• **TEXT PROVIDED**:
Many homeowners and renters can attest to the downsides of living in a home with little or no outdoor space - one of the biggest being that you can't grow your own garden. Instead of dwelling on your lack of yard space, grow your green thumb indoors with an herb garden in your kitchen!
With a little sunlight, water, and these tips, you can have fresh herbs ready to use in only a matter of weeks.
Find a comfortable space for your herbs to grow.
Whether it's found in your kitchen or some type of sunroom, make sure you plant your herbs in a bright space with good air circulation and temperatures between 55 and 75 degrees. Most culinary herbs grow best with at least five to six hours of bright light. Keep in mind that natural light is limited and less intense in winter. Avoid placing your herbs next to a window in the winter because of cold air drafts. You should also consider factors which may obstruct natural lighting, like nearby trees that cast shade, a roof overhang, or a patio roof when choosing an appropriate location to plant your herbs. If the plants start to look droopy, you may need to adopt some form of supplementary lighting, such as fluorescent lights, to help them thrive.
Choose containers and soil that accommodate your herbs.
Almost any pot or container at least 6 inches or larger in diameter can be used for growing herbs as long as it has drainage holes. Choosing the largest pot possible to provide more room for growing roots will give you a bigger plant to harvest from.
Use fast-draining potting mix as garden soil to compress and surround plant roots. Look for a premium mix that includes lightweight ingredients such as perlite or vermiculite to help loosen and aerate the soil.
Take note of your herbs' needs and watch them grow!

• **DATASET EXCERPTS**:
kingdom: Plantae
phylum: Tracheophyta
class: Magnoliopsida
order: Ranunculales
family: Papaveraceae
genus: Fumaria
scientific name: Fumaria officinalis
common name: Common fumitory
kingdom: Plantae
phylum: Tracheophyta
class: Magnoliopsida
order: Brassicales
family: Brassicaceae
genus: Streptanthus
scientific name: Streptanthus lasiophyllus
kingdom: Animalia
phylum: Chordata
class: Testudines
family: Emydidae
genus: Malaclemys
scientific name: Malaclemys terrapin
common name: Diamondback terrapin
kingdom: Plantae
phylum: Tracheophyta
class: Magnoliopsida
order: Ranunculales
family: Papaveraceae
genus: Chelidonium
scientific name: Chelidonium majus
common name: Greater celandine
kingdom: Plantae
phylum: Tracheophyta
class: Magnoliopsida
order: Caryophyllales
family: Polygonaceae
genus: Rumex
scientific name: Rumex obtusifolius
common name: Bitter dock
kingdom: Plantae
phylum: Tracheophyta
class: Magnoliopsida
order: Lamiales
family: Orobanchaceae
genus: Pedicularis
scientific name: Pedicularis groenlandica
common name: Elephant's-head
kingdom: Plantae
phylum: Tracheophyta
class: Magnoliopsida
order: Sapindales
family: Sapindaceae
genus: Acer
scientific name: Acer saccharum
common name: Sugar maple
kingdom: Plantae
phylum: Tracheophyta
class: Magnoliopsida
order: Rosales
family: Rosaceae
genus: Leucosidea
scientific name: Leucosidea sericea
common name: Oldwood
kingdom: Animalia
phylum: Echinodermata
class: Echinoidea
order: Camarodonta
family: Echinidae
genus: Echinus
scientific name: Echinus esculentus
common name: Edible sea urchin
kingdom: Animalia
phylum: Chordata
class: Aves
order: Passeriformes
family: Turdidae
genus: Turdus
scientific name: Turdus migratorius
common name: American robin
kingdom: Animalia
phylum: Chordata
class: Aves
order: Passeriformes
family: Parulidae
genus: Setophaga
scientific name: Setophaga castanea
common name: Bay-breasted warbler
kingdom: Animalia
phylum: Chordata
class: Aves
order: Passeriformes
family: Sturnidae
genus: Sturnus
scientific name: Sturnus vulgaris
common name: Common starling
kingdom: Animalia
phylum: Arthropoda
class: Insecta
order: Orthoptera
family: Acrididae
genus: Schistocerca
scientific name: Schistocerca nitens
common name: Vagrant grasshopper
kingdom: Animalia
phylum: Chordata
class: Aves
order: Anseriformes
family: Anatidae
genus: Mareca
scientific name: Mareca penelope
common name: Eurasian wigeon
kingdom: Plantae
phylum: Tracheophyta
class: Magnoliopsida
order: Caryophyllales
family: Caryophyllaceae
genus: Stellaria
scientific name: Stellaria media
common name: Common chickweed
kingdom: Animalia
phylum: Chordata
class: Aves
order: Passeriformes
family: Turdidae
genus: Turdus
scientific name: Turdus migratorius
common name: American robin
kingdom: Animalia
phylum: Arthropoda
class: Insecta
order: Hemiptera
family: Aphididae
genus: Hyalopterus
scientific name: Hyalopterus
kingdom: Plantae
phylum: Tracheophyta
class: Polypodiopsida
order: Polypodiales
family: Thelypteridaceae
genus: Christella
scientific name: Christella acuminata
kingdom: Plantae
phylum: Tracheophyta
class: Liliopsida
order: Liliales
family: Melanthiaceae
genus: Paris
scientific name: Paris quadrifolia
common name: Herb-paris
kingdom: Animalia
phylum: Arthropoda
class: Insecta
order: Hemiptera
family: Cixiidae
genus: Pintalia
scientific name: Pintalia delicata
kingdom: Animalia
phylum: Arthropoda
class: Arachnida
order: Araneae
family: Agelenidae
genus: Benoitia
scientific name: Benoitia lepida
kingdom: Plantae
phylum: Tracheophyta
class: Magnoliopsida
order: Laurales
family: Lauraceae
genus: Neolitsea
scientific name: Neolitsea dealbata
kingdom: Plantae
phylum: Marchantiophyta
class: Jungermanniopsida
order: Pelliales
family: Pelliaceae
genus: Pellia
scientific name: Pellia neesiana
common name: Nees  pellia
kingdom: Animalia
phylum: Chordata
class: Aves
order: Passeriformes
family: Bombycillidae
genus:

• **EXERCISE TASK**: Write a continuation of the text on growing an indoor herb garden, picking up after its last line. The rows play no part in what comes next.

• **TASK ANSWER**:
Depending on the size and type of plant, container, and time of year, water needs will vary. Plants are dormant or less active in growth during winter when light levels are lower, and therefore require less water. With most herbs, you can get away with allowing the soil to dry slightly. But with others, like basil, chives, mint, and parsley, it's best to keep the soil moist constantly. The best way to tell when a plant needs water is to stick your finger one inch into the soil and if the soil feels dry, it's time to water.
You'll need to feed your herbs with a liquid fertilizer every four weeks when they become active in growth during the spring. Or you can feed them organic fertilizer granules that you scratch into the soil surface every other month.
Checking your herbs each year and replacing those that are short-lived or have become woody will allow your garden to continue thriving. And don't forget the best part, which is harvesting and using your indoor herbs!
Types of herbs that offer plenty of fabulous flavors:
Basil - This herb grows as an annual or short-lived perennial. Different species of basil include 'Genovese' (classic aroma and flavor), 'Lemon' (hint of citrus), 'Spicy Globe' (compact growth of 8 to 10 inches tall), and 'Siam Queen' (unique, spicy flavor).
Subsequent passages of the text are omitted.